Катя все смотрела на конверт: как же так, что она не помнит кого-то из своих добрых знакомых, но мелкие, квадратненькие, тщательно выписанные буковки она видела впервые; у всех знакомых Кати почерк как у нее, разные все они были схожи какой-то распахнутостью, вольностью, а этот такой… скованный.
Катя все смотрела на конверт: это нелепость, ошибка, но квадратненькими буковками был четко выписан ее адрес, ее фамилия, ее имя.
Все так же в недоумении, Катя открыла, наконец-то, конверт, достала листик, исписанный черными буковками, не читая, перевернула письмо, но и аккуратненькая подпись "Володя" не сказала ей ничего.
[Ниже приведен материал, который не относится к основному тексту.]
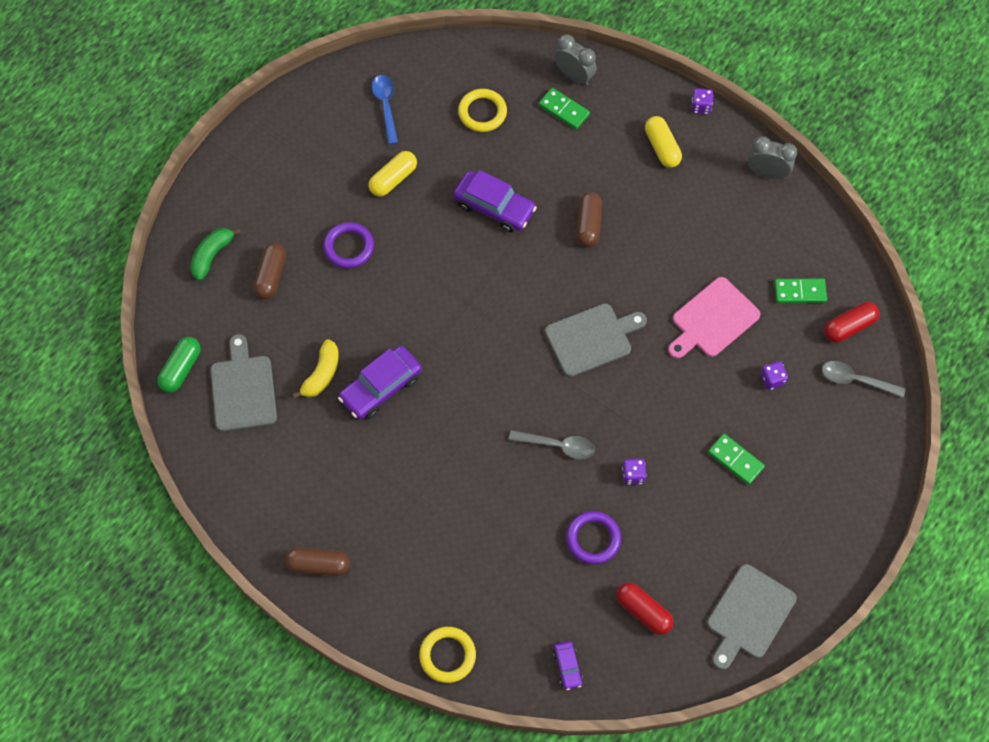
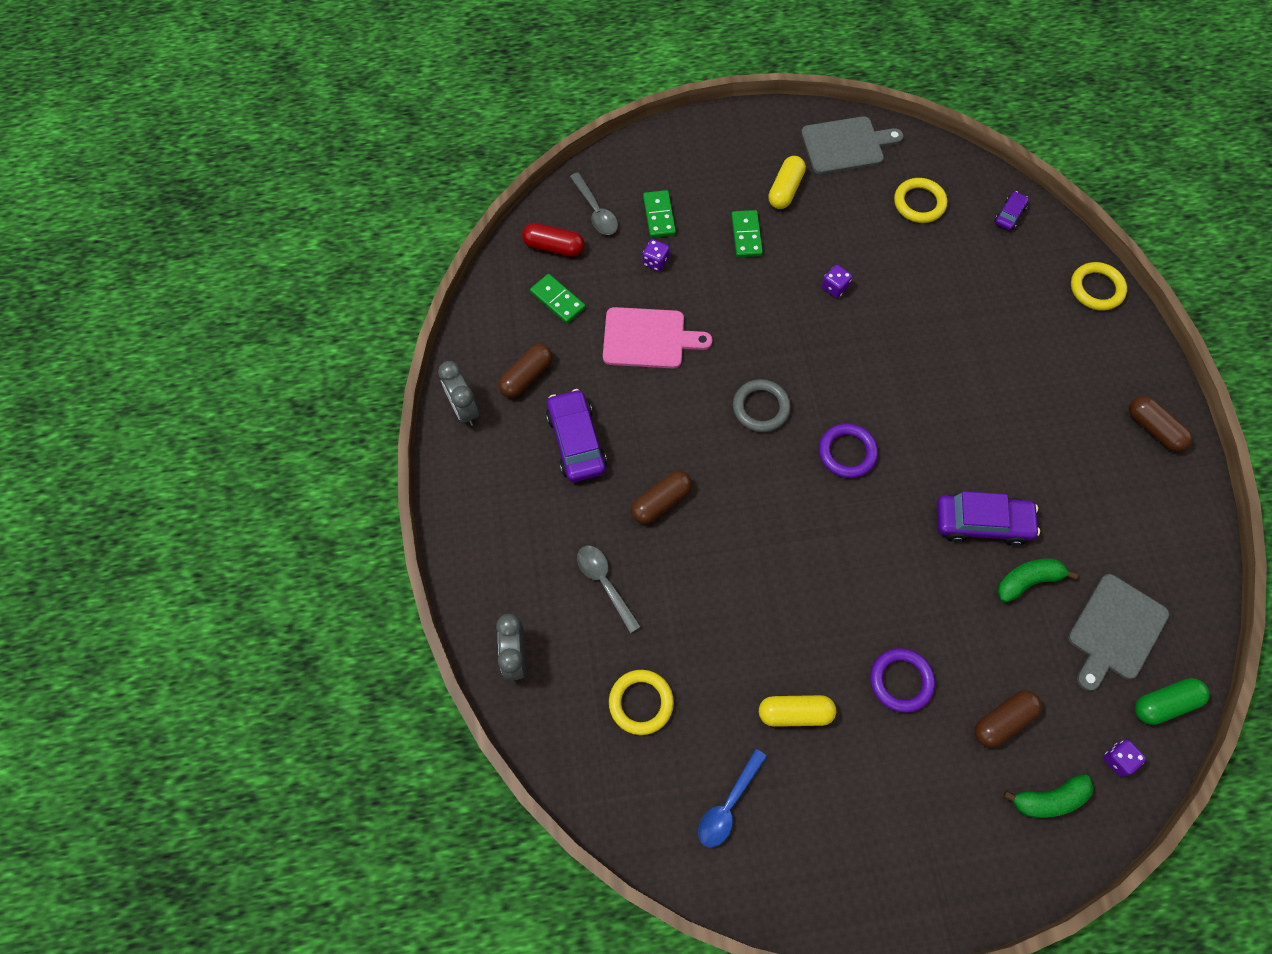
camera: 135 degrees left, 0 degrees up
(321, 374) = (1027, 581): yellow banana -> green banana
(494, 207) = (726, 595): purple car -> purple car (576, 441)
(557, 445) = (872, 354): grey spoon -> grey spoon (605, 584)
(564, 110) = (564, 630): green domino -> green domino (659, 215)
(591, 338) = (761, 408): grey cutting board -> grey ring
(593, 539) = (910, 273): purple ring -> purple ring (847, 452)
(643, 611) = (919, 203): red capsule -> yellow ring
(662, 147) = (520, 511): yellow capsule -> yellow capsule (785, 190)
(701, 107) = (443, 516): purple dice -> purple dice (1118, 760)
(756, 225) = (526, 377): none -> brown capsule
С тем же чувством недоумения Катя начала читать и читала, по-прежнему не понимая, кто же пишет ей.
"Извините, что задержал ответ, но раньше написать не мог по многим причинам. Главная — "а ведь я совсем не тот, кого она ищет".
У Кати, можно сказать, глаза полезли на лоб: она? ищет? кого?!
Хотя… Может быть… нет, не ищет, но ждет. Но кто об этом может знать? А уж кого она ждет, она и сама не знает. Но знает, он объявится, когда ему будет положено, ведь все живут, не зная друг о друге, вот мама с папой, но приходит нужный день, и они встречаются. Так что… (Но что бы он, тот, кого она должна встретить, делал в… — и Катя вновь глянула на конверт с названием чуждого ей города.) Правда, мама говорит, что она, Катя, ждет принца. Папа ничего не говорит. А бабушка — та сердится, что, между прочим, очень странно: у всех подруг родители сердятся от звонков, оттого, что подруги болтают с парнями по телефону, а у нее, у Кати, сердятся, особенно бабушка, оттого, что она болтать не хочет. Катя морщится от звонков, что отрывают ее от книги, и кричит: "Если кто-то из парней (ну, с подругами она так поступать просто не может), скажи, что меня нет дома".
А бабушка: "Да ты хоть узнай сначала, кто говорит!"
— Ну, какая разница?! Нет меня!
А бабушка качает головой:
— Довыбираешься! Привыкла, что их вокруг тебя полно. А проснешься однажды и увидишь, что рядом — никого. Вот тогда вспомнишь, как швырялась ими, да поздно будет.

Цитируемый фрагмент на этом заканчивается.